What is a programmable network?
A programmable network is one in which the behavior of network devices and flow control is handled by software that operates independently of network hardware. The fundamental nature of programmable networks is to separate the underlying physical hardware from the control software of a device.
History of network programmability
When the concept of programmable networks first emerged, it was a revolutionary step in the evolution of computer networks. It created a paradigm shift of large proportions set against the staid methods network administrators had long used to configure networks.
Traditionally, network admins configured each device in a network independently of each other. They used the command-line interface (CLI) to type hundreds of commands one by one until a group of devices passed traffic the way they should.
Some automation techniques existed in those days, mostly in the form of onerous scripting languages or cutting and pasting. For example, admins might cut and paste changing localized device information, such as IP addresses. With the exponential growth of networks, however, this level of automation was simply not tenable.
Network programmability: What does it mean and how does it relate to SDN?
By separating the hardware from the control software, network programmability enabled software to have a broader view of the network at large, creating a proverbial 10,000-foot overview. Software could now be programmed in one place, using a controller to orchestrate the configuration of the other hardware devices making up the network.
This development led to the birth of software-defined networking (SDN).
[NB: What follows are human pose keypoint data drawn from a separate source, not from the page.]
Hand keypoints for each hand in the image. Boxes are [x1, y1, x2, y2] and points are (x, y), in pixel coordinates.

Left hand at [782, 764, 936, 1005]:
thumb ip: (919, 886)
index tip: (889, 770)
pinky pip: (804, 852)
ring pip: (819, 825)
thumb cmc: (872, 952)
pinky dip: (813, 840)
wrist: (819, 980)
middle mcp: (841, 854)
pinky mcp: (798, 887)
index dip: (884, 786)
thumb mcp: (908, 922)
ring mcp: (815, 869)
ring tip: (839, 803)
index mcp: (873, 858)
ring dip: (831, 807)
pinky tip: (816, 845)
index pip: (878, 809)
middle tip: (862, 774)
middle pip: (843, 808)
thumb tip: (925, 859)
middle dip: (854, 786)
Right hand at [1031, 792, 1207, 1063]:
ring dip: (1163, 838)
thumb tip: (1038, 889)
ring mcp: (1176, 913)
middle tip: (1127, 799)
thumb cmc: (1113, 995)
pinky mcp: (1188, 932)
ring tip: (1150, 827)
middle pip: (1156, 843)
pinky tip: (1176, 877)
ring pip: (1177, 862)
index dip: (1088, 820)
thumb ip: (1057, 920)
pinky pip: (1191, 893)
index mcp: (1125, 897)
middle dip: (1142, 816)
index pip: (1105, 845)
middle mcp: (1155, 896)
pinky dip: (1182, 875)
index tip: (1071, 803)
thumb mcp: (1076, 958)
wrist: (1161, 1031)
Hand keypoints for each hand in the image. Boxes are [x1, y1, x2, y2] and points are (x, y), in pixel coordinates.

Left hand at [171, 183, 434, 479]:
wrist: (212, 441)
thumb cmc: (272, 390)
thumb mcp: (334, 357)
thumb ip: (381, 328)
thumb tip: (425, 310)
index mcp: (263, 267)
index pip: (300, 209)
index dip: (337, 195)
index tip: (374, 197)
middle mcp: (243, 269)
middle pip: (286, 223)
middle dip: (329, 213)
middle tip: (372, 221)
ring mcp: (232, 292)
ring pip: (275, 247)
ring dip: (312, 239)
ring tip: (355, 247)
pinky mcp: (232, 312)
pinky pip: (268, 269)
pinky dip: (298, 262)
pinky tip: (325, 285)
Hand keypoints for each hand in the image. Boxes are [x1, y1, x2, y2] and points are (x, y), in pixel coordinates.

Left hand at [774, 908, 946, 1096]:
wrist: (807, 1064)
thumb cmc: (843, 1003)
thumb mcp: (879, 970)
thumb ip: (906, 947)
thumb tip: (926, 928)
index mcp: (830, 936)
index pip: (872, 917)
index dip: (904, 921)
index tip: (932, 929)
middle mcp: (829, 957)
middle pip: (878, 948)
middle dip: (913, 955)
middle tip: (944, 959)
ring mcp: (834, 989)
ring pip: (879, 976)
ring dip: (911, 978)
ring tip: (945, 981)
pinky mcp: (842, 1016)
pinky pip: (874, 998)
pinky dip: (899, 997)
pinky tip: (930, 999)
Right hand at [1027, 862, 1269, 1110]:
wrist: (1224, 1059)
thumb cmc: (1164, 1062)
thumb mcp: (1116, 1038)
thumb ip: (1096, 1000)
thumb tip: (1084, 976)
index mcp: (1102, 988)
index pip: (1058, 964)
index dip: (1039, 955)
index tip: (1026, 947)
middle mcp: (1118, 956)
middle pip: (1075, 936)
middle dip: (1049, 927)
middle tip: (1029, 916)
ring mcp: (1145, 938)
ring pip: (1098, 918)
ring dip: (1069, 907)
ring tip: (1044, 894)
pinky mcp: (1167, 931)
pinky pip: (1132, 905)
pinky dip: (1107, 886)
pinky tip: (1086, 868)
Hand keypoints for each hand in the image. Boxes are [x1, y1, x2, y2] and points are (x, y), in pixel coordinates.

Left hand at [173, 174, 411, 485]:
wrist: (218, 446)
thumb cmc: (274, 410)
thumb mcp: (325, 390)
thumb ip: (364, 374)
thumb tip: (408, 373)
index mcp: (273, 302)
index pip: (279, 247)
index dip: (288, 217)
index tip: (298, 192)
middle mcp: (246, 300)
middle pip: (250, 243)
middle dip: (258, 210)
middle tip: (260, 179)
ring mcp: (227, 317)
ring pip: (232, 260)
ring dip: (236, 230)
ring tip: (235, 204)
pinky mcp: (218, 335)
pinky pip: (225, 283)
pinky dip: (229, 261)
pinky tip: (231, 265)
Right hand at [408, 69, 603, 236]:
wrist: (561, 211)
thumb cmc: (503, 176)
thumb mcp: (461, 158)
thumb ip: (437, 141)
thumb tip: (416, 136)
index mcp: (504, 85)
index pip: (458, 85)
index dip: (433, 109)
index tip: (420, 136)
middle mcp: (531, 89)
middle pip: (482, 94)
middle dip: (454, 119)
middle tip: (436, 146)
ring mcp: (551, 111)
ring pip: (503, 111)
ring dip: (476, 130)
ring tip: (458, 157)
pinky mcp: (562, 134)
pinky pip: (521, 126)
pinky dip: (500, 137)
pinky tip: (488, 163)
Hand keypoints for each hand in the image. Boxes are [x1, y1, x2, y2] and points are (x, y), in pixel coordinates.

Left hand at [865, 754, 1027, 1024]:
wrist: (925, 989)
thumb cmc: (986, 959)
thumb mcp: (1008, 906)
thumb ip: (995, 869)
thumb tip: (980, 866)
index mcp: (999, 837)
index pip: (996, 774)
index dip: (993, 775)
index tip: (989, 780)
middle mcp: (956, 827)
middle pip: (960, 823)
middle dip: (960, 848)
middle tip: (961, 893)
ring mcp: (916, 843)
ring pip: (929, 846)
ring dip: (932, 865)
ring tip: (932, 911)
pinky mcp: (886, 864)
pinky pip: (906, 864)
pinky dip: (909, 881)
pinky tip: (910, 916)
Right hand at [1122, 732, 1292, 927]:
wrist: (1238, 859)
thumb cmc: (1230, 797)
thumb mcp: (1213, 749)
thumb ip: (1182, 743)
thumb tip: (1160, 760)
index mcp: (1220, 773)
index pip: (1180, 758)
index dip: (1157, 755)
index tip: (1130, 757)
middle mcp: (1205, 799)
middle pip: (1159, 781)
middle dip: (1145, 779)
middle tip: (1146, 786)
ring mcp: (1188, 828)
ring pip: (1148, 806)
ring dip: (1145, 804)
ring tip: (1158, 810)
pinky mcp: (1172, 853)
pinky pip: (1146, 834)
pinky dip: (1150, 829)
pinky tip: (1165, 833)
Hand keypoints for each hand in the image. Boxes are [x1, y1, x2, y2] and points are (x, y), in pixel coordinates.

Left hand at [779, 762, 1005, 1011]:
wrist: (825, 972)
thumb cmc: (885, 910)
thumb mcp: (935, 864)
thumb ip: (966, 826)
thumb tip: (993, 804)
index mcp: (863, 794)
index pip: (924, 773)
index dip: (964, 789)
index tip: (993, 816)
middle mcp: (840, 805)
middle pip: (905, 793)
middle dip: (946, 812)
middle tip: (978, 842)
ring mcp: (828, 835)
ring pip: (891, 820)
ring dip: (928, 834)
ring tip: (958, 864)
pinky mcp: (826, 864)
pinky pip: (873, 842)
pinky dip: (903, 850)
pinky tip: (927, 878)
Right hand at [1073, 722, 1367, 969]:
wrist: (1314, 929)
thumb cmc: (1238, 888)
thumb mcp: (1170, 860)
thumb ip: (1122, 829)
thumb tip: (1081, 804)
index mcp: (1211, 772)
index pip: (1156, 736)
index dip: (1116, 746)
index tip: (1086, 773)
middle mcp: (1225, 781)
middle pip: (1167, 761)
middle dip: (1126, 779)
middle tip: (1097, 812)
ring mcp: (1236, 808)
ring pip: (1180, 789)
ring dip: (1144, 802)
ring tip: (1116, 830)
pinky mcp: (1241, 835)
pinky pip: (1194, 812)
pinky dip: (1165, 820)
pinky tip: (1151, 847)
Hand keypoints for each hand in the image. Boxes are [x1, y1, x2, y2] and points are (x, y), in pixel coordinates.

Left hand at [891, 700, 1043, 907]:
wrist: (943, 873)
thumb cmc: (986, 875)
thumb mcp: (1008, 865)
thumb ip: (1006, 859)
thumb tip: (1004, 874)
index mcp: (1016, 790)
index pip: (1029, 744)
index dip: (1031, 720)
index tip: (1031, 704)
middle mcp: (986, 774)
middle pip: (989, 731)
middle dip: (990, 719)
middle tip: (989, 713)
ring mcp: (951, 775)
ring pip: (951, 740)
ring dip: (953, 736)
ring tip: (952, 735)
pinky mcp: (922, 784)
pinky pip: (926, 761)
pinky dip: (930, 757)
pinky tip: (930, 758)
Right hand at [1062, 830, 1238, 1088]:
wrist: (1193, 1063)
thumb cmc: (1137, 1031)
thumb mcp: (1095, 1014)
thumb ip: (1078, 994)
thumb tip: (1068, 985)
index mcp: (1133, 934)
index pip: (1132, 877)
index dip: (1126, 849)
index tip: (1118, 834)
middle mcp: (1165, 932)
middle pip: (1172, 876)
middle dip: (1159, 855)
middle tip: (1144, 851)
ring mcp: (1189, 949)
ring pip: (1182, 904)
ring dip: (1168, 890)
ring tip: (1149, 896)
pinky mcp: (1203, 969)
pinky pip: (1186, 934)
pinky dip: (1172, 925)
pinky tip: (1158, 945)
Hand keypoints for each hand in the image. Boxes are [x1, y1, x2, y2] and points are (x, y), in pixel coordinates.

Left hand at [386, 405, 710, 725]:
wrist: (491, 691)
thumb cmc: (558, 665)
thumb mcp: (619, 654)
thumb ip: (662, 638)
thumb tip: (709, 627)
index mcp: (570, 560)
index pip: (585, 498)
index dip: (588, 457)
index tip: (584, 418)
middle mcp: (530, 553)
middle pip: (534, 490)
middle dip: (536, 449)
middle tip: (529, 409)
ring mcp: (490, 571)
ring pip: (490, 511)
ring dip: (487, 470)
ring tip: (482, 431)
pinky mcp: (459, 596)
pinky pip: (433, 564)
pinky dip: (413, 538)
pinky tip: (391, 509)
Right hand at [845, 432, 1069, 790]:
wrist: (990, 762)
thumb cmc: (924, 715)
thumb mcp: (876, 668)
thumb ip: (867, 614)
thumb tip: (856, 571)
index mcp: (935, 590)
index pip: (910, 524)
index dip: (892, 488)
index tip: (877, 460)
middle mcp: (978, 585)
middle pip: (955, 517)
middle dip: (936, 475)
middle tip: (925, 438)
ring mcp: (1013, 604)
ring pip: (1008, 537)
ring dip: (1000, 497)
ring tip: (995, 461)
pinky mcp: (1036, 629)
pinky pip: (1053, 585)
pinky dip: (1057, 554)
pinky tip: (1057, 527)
The term SDN has now largely supplanted the generic term programmable networks in the common networking lexicon.
Fundamentals to achieve network programmability
Using protocols, like OpenFlow and other open and proprietary standards, network admins can now control and program networks from one place and time. All underlying hardware works together, as if someone had punched in all those CLI commands on each device. This critical advancement enabled scalable networks that could reach the size and scope needed to support growing cloud and containerization workloads that put more stress on infrastructure.
Programmable networks also facilitated the advancement of application programming interfaces (APIs). APIs are a software construct that have been around almost as long as computers, enabling one piece of software to talk to another piece of software.
Controllers use APIs to speak to the devices under their control. But the software controller itself can be accessed via industry standard RESTful APIs, enabling anyone to write custom software to orchestrate a programmable network.
Infrastructure as code
The process of using APIs to control networks is now commonplace. The scale and scope of modern networks simply do not allow for older device-by-device configuration in any but the smallest of networks.
With enterprises embracing virtualization, containerization and cloud deployments, another concept called infrastructure as code (IaC) has taken hold. IaC is the concept of using software to completely build a network from the ground up, including storage and compute, on top of an abstracted hardware layer.
Benefits of programmable networks
Programmable networking has several benefits over traditional networking, including the following:
- reduced long-term costs;
- ability for applications to maintain information about device capabilities;
- ability for networks to respond to application status and resource requirements;
- better allocation of bandwidth and resources;
- packet prioritization for traffic shaping; and
- improved operational flexibility and enhanced transparency.